To be frank, I have never faced it. I have always been out to those who understood, and have kept my mouth shut to those who can't understand. If it serves no meaningful purpose, I say, DON'T.
When pushed to the wall, I have not denied it, but it has always been a useful gauge in my associations with others to see if they are smart enough to figure it out. If they aren't, why bother?
I have found that the ones who are smart enough to figure it out for themselves are the ones who are truly my friends. Many people know, and show it in their actions toward me, but choose not to talk about it for reasons of their own.

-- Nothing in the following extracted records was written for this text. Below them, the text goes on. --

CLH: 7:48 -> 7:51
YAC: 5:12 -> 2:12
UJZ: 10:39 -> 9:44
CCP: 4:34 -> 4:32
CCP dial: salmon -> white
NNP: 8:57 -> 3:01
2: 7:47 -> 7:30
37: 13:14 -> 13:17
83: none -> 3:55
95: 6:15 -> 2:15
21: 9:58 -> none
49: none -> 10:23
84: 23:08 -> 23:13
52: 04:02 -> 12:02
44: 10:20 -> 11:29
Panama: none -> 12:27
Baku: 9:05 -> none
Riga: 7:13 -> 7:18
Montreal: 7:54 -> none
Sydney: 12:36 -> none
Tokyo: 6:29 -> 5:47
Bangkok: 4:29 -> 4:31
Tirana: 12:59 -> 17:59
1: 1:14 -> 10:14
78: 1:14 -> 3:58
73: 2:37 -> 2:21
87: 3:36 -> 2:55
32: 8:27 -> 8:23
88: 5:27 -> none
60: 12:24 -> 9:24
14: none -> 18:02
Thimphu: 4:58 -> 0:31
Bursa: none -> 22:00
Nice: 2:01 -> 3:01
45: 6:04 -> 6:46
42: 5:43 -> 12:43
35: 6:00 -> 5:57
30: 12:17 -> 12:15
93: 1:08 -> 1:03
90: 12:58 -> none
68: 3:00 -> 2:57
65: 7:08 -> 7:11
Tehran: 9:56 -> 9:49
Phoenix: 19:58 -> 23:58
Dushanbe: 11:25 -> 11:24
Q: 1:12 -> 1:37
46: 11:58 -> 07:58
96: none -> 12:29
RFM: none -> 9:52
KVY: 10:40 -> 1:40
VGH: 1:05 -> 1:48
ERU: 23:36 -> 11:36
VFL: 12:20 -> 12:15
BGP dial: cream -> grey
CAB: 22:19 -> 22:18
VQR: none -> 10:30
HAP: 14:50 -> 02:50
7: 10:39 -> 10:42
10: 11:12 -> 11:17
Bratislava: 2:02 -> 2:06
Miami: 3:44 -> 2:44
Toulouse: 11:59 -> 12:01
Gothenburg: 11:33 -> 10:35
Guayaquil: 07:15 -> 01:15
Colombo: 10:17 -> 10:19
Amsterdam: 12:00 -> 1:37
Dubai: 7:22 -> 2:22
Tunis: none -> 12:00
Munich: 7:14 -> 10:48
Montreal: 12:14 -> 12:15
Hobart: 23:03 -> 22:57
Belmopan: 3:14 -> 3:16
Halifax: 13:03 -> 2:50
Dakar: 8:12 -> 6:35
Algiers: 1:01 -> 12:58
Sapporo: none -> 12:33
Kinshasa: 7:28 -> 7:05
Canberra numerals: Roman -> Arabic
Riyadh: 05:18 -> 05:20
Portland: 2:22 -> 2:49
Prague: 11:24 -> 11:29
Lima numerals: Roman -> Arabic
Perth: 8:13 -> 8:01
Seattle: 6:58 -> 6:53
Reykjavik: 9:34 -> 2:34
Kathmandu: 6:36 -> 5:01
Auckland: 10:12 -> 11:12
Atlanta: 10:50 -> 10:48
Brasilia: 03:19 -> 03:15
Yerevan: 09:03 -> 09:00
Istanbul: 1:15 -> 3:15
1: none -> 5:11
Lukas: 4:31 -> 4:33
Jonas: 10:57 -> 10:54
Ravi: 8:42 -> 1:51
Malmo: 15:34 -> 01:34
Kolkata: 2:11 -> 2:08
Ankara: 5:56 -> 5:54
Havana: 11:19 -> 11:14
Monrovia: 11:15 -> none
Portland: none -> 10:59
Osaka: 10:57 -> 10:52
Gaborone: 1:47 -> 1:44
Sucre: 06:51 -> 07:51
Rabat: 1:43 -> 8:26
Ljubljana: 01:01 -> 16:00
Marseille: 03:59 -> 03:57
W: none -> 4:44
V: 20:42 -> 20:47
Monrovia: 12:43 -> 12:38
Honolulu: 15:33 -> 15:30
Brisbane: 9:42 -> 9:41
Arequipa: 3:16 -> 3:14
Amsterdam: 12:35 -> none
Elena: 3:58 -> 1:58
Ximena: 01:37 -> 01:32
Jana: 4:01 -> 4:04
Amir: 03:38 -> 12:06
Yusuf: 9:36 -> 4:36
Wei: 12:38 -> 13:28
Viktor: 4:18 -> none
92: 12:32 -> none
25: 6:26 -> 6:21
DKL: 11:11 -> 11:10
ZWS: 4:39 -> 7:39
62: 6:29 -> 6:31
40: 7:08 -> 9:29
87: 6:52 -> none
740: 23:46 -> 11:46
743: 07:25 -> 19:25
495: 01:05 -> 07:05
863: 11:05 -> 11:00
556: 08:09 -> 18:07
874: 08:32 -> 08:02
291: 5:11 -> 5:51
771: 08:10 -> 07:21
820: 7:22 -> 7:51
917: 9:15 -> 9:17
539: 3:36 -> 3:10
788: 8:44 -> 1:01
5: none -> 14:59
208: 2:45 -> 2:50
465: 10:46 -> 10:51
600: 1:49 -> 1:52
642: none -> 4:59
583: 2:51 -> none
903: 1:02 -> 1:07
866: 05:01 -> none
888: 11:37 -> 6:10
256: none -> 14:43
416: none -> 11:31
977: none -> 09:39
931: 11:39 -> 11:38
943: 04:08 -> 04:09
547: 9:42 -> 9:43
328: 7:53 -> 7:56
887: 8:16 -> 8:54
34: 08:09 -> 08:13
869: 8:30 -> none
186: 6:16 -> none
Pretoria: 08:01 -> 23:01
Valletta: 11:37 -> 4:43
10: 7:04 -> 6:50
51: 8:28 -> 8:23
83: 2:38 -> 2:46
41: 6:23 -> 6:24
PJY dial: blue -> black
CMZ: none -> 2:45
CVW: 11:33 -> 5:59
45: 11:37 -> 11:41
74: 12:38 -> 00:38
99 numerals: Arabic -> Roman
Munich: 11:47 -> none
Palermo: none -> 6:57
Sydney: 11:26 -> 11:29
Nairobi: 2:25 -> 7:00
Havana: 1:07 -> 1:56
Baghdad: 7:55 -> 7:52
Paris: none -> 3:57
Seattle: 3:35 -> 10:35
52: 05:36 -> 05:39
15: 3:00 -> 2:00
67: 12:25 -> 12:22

They are entitled to their reasons, as I am entitled to mine.
In the case of your parents, with their being the product of Asian culture, you may hurt them more than you hurt yourself, and if you love them, why do it? That would constitute cruelty.
If push comes to shove, if they suspect or find out and confront you, give it to them straight and devil take the hindmost. If they confront you angrily, with recriminations, then they deserve what they get, and you need not worry about hurting them because they do not give a shit, then, about hurting you.
It is a complex issue, and no generalizations dare be made. It must be entirely individual. Only YOU can determine what should be done about coming out because YOU are the one who will take the flack or reap the reward for it.
If the reward for it is so great that you consider yourself foolish not to reap it, do it. If the reward is no more than a sense of self-satisfaction, I say set yourself aside and forget it. When it is important enough to all concerned, an opportunity will present itself.
It will not go away.
Asians often have difficulty because of the stress on getting married. It is a matter of face, which is a potent force, as you know. Different cultures handle it differently.
There is a classic story in Japan about two lovers sitting at the Regent Bar, a famous gay establishment in Tokyo's Shinjuku District. One says: "My mother says I have to get married. It is the Japanese way." The other says: "You can't! Tell her you are gay!" The first says: "I did, but she answered, So was your father, and he had to get married, too!"
Perhaps the Chinese in general are less understanding than the Japanese. You would know better than I, but the Japanese have a strong Samurai tradtion of intergenerational male love. I have read beautiful 17th-century stories about warrior samurai lovers, and there have been hints of it in the classical Samurai movies directed by Akira Kurosawa.
If you think coming out to your parents will hurt them, remember that it will probably hurt them no matter when you tell them or why. You must decide for yourself when is the time.
There is a delightful Chinese/American film called "The Wedding Banquet" which you should rent in video and watch. It's about a Caucasian and a Chinese pair of lovers in New York, and how the problem of coming out to Chinese parents is resolved.
The return on that investment is love.